Improve docstring parser

Using split may lead to some unpredicted parsing. Use regex to improve the parser in order to avoid that. For example: """Some content before tokens More content, but with : more content @Token1: value1 @token2: value2 """ Using the old parser and the docstring above that will generate a invalid token like the following: Some content before tokens More content, but with : more content In the above snippet all content up to `:` is the token and all content after `:` is the value, which is not valid since the it does not start with the `@`. On the other hand the new parser gets just the expected tokens. Also with the new parsing a blank line is expected after each token value. Which will ensure better generation of documentation by Sphinx.
SatelliteQE · Jun 17, 2016 · 8afb2a5 · 8afb2a5
1 parent 2dae21f
commit 8afb2a5
Showing 1 changed file with 11 additions and 13 deletions.
diff --git a/testimony/parser.py b/testimony/parser.py
@@ -1,7 +1,11 @@
 # coding=utf-8
 """Docstring parser utilities for Testimony."""
+import re
+
 from testimony.constants import DEFAULT_MINIMUM_TOKENS, DEFAULT_TOKENS
 
+TOKEN_RE = re.compile(r'^@(\w+):\s+([^@]+)(\n|$)', flags=re.MULTILINE)

ABOUT THIS TASK — Continue the docstring parser commit page from its last line. The material has nothing to do with this.

GIVEN INFORMATION —
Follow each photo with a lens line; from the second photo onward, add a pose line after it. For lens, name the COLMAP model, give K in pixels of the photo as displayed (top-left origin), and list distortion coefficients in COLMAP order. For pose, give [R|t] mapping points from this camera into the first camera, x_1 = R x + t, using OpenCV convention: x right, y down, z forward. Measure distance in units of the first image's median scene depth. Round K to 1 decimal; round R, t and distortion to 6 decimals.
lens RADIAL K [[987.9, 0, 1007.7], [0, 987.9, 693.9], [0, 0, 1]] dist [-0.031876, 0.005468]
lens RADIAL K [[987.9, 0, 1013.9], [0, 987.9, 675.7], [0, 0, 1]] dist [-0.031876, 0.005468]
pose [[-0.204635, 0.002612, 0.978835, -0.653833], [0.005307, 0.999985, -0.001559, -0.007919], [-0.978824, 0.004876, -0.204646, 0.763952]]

* * *

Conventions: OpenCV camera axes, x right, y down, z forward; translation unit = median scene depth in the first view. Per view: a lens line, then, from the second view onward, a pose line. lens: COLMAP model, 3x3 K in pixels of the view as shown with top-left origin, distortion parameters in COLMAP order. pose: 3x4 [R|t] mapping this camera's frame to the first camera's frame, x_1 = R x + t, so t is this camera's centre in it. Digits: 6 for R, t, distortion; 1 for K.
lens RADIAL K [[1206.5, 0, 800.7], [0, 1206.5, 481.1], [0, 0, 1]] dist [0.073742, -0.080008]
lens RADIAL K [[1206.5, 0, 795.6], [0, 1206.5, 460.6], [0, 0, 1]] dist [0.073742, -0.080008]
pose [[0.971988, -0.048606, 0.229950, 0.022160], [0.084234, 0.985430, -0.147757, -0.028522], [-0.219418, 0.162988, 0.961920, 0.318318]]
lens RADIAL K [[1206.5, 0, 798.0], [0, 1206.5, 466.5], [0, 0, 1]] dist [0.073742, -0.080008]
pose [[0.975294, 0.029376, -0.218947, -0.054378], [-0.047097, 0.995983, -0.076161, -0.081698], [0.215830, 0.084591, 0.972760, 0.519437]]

RESPONSE TO THE TASK —
+
 
 class DocstringParser(object):
     """Parse docstring extracting tokens."""
@@ -46,19 +50,13 @@ def parse(self, docstring=None):
             return {}, {}
         valid_tokens = {}
         invalid_tokens = {}
-        for line in docstring.split('@'):
-            line = line.rstrip()
-            # Sometimes there are double new line characters in the middle.  We
-            # need only one of those to print
-            line = line.replace('\n\n', '\n')
-            if len(line) > 0 and ':' in line:
-                token, value = line.split(':', 1)
-                token = token.lower()
-                value = value.strip()
-                if token in self.tokens:
-                    valid_tokens[token] = value
-                else:
-                    invalid_tokens[token] = value
+        for match in TOKEN_RE.finditer(docstring):
+            token = match.group(1).strip().lower()
+            value = match.group(2).strip()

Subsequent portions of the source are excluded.